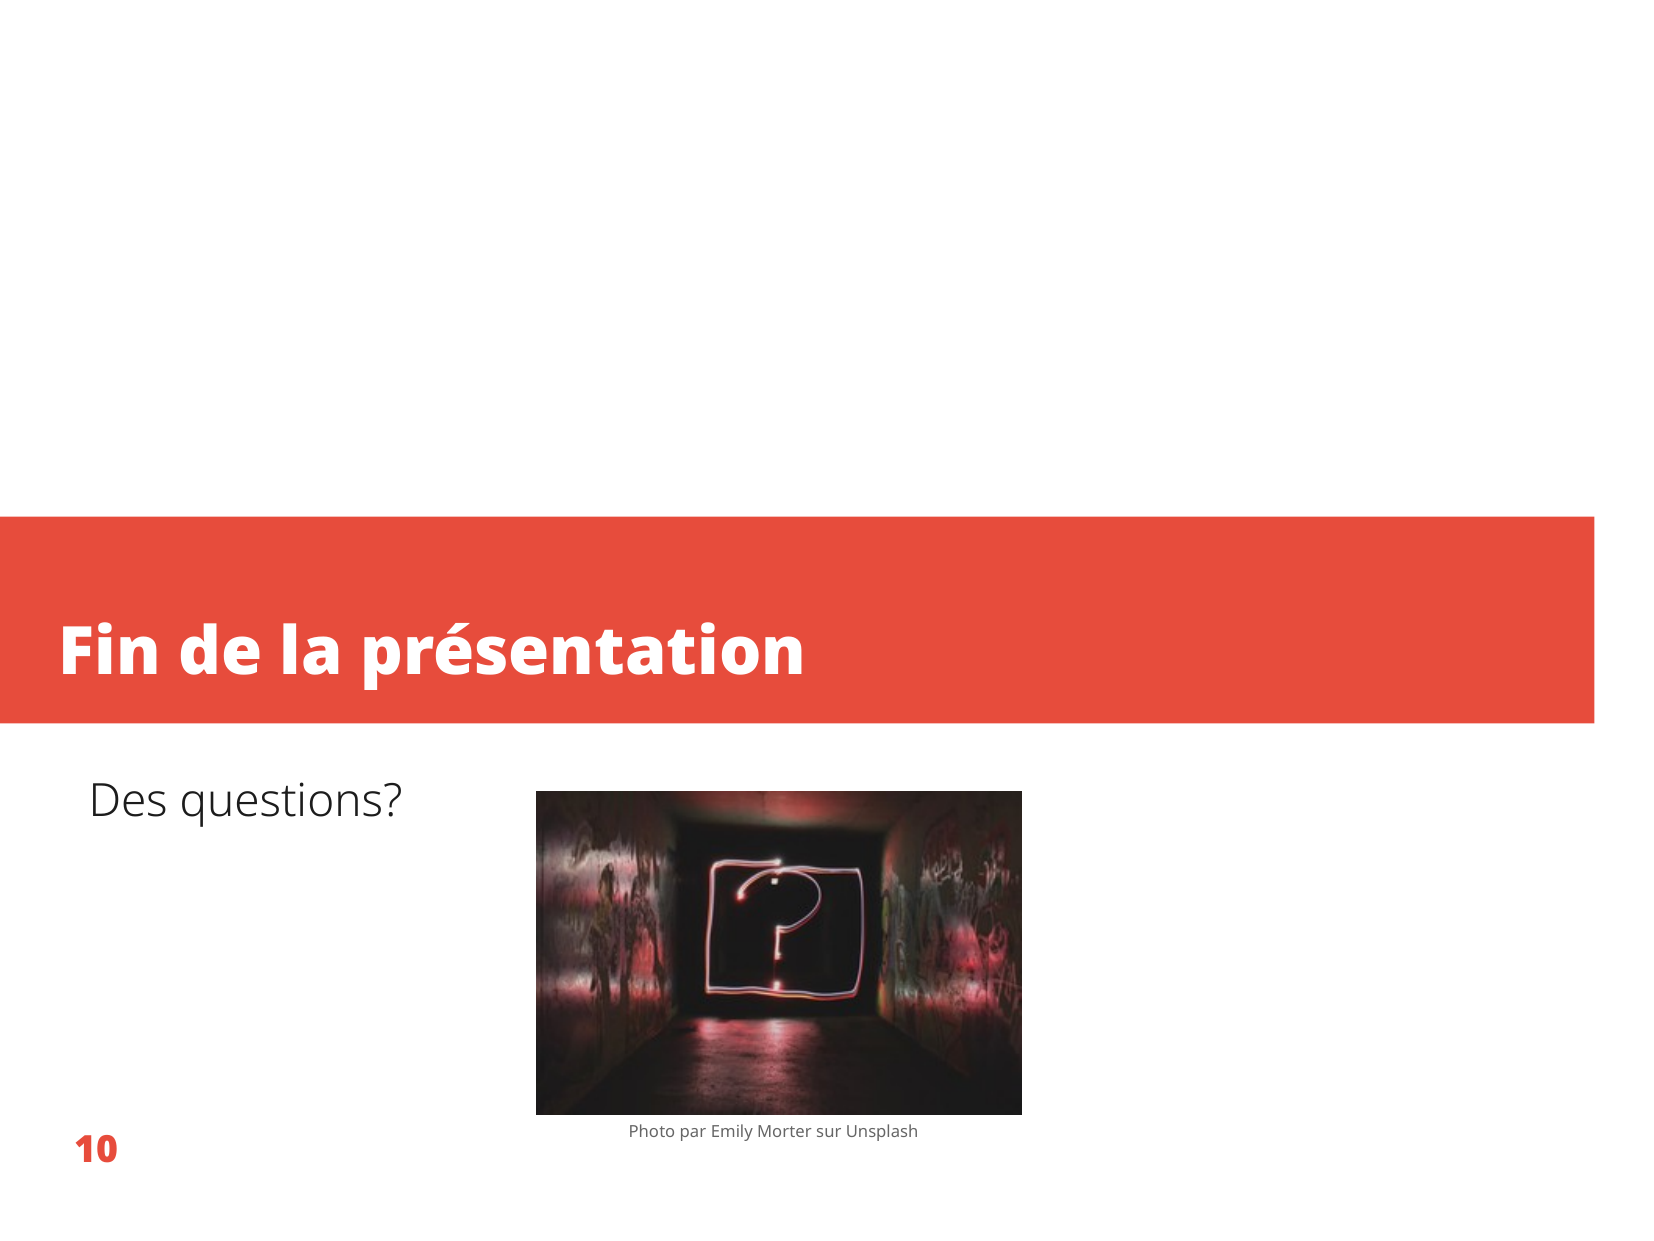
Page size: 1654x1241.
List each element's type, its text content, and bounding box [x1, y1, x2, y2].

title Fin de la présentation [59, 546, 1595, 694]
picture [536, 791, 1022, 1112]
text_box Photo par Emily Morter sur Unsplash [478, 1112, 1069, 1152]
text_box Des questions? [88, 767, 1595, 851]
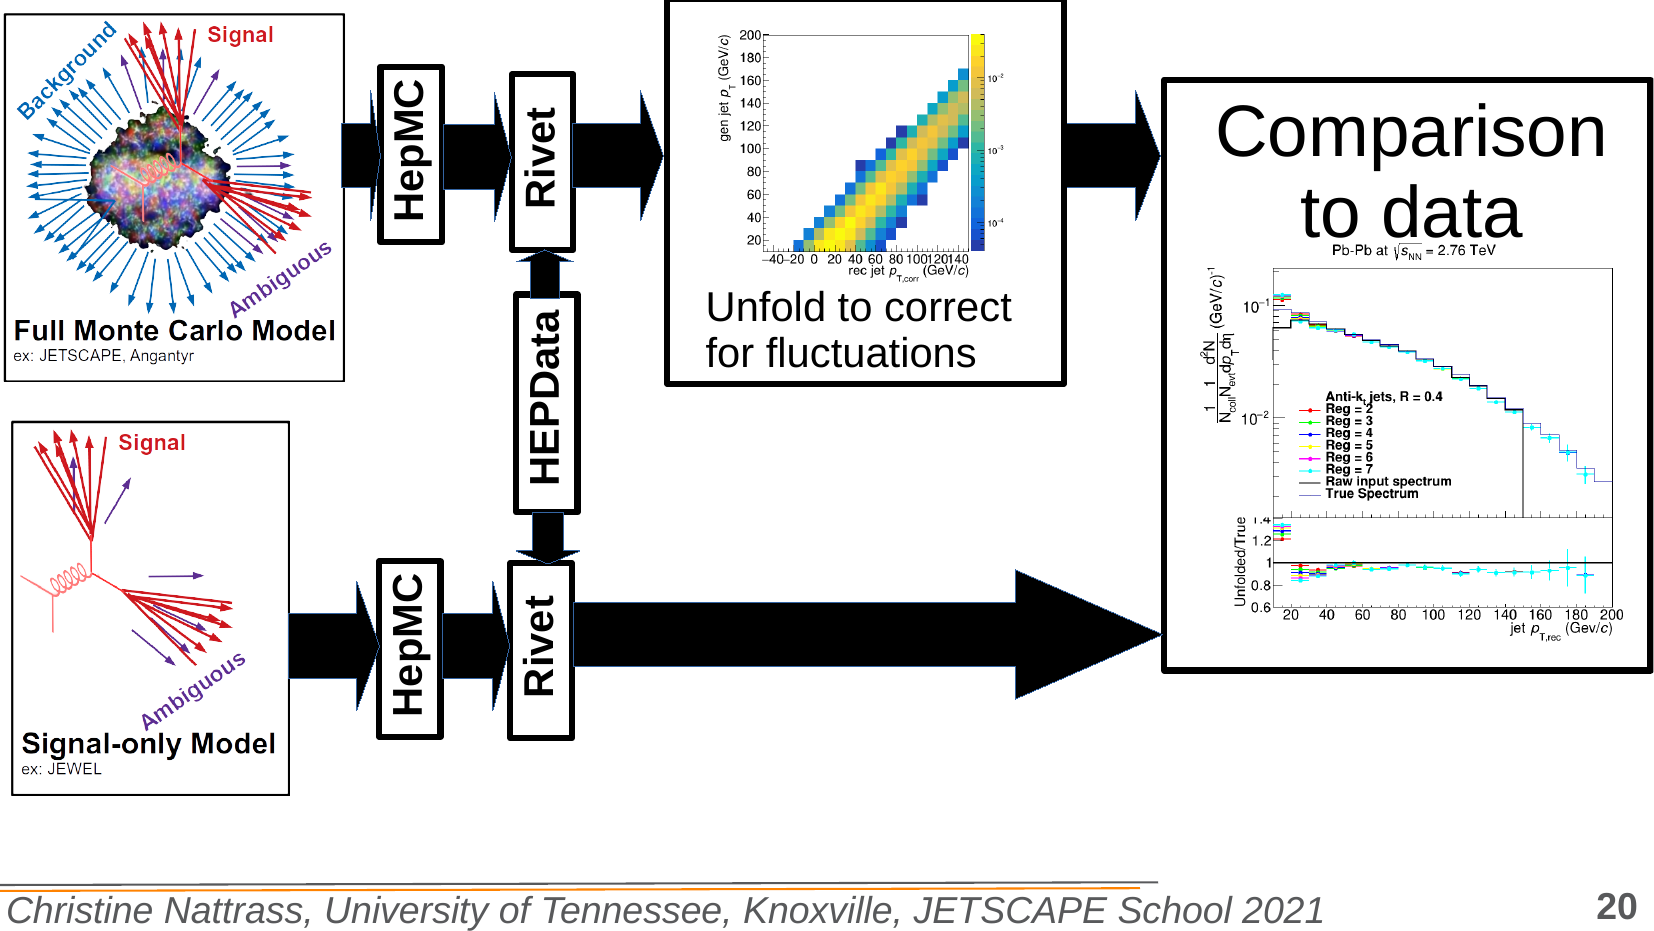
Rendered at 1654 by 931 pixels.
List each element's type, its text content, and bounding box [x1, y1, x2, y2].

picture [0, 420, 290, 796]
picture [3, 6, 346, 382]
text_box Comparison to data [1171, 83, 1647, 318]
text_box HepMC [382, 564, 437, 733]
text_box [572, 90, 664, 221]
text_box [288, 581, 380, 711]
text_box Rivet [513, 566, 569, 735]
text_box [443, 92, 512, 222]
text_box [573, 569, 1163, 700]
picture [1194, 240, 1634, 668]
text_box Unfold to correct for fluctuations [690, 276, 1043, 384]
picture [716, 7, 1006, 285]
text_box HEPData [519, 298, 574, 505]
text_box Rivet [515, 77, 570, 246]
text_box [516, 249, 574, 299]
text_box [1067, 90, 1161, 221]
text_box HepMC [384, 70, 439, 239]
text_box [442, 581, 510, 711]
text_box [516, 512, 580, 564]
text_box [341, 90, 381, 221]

--

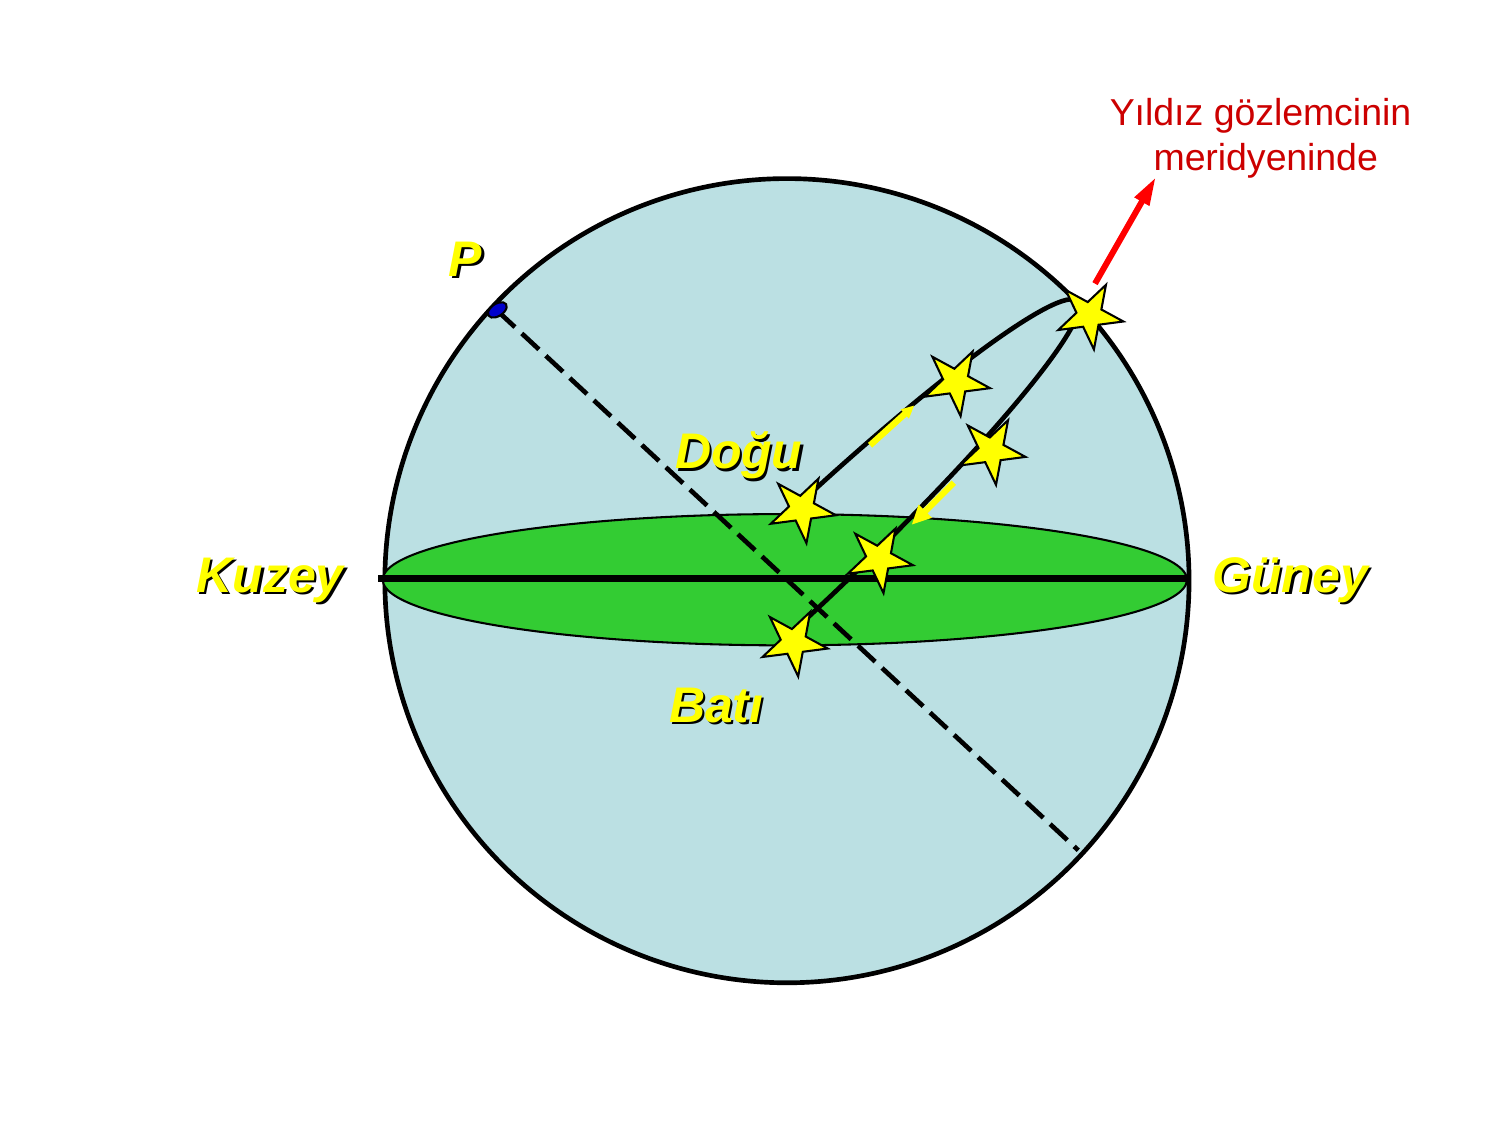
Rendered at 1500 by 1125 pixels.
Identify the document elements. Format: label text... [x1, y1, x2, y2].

- _Task statement_:
Could you change "bounding box" to "enclosing rectangle" and give back only the lines from the one with "Page size: 1654x1241." up to and including the one with "text_box Des questions? [88, 767, 1595, 851]", with nothing else altered?

- _Result_:
Page size: 1654x1241.
List each element's type, its text content, and enclosing rectangle [x1, y1, x2, y2].

title Fin de la présentation [59, 546, 1595, 694]
picture [536, 791, 1022, 1112]
text_box Photo par Emily Morter sur Unsplash [478, 1112, 1069, 1152]
text_box Des questions? [88, 767, 1595, 851]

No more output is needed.